Bitcoin « or numérique », le slogan qui laisse les Américains de marbre
L’enquête, publiée le 24 août avec l’institut de sondage Cygnal et l’association Neighborhood Bitcoin, s’est déroulée en trois temps entre mars et juin. D’abord un sondage national auprès de 1 516 électeurs inscrits de 18 à 64 ans. Puis huit groupes de discussion réunissant environ 80 non-détenteurs à Columbus (Ohio) et Nashville (Tennessee). Enfin une phase de validation des messages auprès de 1 000 électeurs, du 29 mai au 2 juin, avec une marge d’erreur de 3,1 points.
La notoriété n’est plus le problème. 94 % des sondés ont entendu parler de Bitcoin et 61 % veulent en savoir plus sur la façon d’en détenir. Mais 55 % ne savent pas si on peut en acheter chez un grand courtier américain. Le public se répartit en quatre familles, et la plus nombreuse (32 %) est celle des « curieux indécis », devant les « rejeteurs idéologiques » (environ 30 %), les « déconnectés en difficulté financière » (20 %) et les « croyants actifs » (18 %).
Quant à l’or numérique, la formule a surtout semé la confusion dans les groupes de discussion. Lors du test national, elle a fini près de la dernière place des 19 messages soumis aux sondés. Des années de storytelling pour ça.
« Vous décidez combien » : l’argument qui fait acheter du Bitcoin
Ce qui convainc, c’est le contrôle. Les messages les mieux notés tournent tous autour de la maîtrise personnelle, du type « vous décidez combien vous investissez » ou « vous pouvez suivre vous-même l’activité de votre compte ». Juste derrière viennent la performance passée, la sécurité, l’accessibilité et la simplicité d’usage. Le message « Bitcoin est la monnaie de la liberté, la seule qu’aucune banque, aucun gouvernement ni aucun intermédiaire ne peut geler, diluer ou vous confisquer » figure lui aussi dans les neuf mieux notés, rangé par Cygnal dans la même famille du contrôle.
Le terrain était mûr. 74 % des électeurs interrogés font peu ou pas confiance au dollar pour conserver sa valeur dans les années à venir. Autrement dit, le problème que Bitcoin prétend résoudre est déjà ressenti par trois Américains sur trois. Restait à le formuler sans jargon. « Les gens ont besoin de comprendre ce qu’est Bitcoin et en quoi il pourrait améliorer leur vie », résume Sam Lyman, directeur de la recherche du BPI. Une fois les inquiétudes concrètes traitées une par une, la part des sondés « sans aucun intérêt » est tombée de 39 % à 32 %, et celle des « très ou extrêmement intéressés » est passée de 19 % à 24 %. Cinq points gagnés en changeant les mots, pas le produit.

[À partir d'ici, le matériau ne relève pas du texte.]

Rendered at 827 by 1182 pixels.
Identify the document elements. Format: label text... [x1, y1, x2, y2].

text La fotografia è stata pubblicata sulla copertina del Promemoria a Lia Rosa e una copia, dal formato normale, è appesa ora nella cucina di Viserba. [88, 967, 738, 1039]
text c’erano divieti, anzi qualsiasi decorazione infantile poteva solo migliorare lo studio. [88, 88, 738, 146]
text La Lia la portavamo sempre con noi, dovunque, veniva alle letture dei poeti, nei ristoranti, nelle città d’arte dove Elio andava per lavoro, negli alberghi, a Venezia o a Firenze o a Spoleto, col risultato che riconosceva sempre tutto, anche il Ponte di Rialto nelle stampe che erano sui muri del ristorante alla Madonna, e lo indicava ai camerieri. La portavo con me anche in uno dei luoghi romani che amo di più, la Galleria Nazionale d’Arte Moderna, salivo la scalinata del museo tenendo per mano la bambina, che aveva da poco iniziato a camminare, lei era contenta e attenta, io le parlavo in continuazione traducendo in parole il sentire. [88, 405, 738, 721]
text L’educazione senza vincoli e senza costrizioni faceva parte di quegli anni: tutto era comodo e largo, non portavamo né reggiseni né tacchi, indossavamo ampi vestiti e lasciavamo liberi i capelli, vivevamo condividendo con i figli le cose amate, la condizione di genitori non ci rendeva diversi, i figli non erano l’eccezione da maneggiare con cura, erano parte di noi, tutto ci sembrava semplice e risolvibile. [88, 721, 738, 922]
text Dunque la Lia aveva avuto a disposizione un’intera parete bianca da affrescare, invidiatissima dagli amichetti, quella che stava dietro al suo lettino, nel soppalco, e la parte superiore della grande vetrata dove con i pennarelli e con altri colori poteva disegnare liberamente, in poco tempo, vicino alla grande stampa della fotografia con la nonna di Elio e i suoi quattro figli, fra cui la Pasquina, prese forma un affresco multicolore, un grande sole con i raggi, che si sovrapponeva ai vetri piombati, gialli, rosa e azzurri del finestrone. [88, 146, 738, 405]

Pour adopter Bitcoin, le voisin bat le plateau télé
L’autre enseignement concerne le messager plutôt que le message. À qui les Américains feraient-ils confiance pour s’informer sur Bitcoin ? À leur conseiller financier personnel (33 %), à un spécialiste de la retraite ou de la planification financière (25 %) et à un proche qui en détient déjà (23 %). Les figures médiatiques, les patrons d’entreprise et les responsables publics arrivent loin derrière. Voilà qui devrait faire réfléchir ceux qui pensent qu’un thread viral convertit les foules.
« Bitcoin est autant un mouvement social qu’une technologie », commente Troy Cross, chercheur senior au BPI. Le bouche-à-oreille écrase la communication descendante. Alli Shaw, fondatrice de Neighborhood Bitcoin, note de son côté qu’« une fois ces inquiétudes abordées directement, l’intérêt pour Bitcoin a grimpé ». Le conseiller de quartier pèse plus lourd qu’un milliardaire sur un plateau.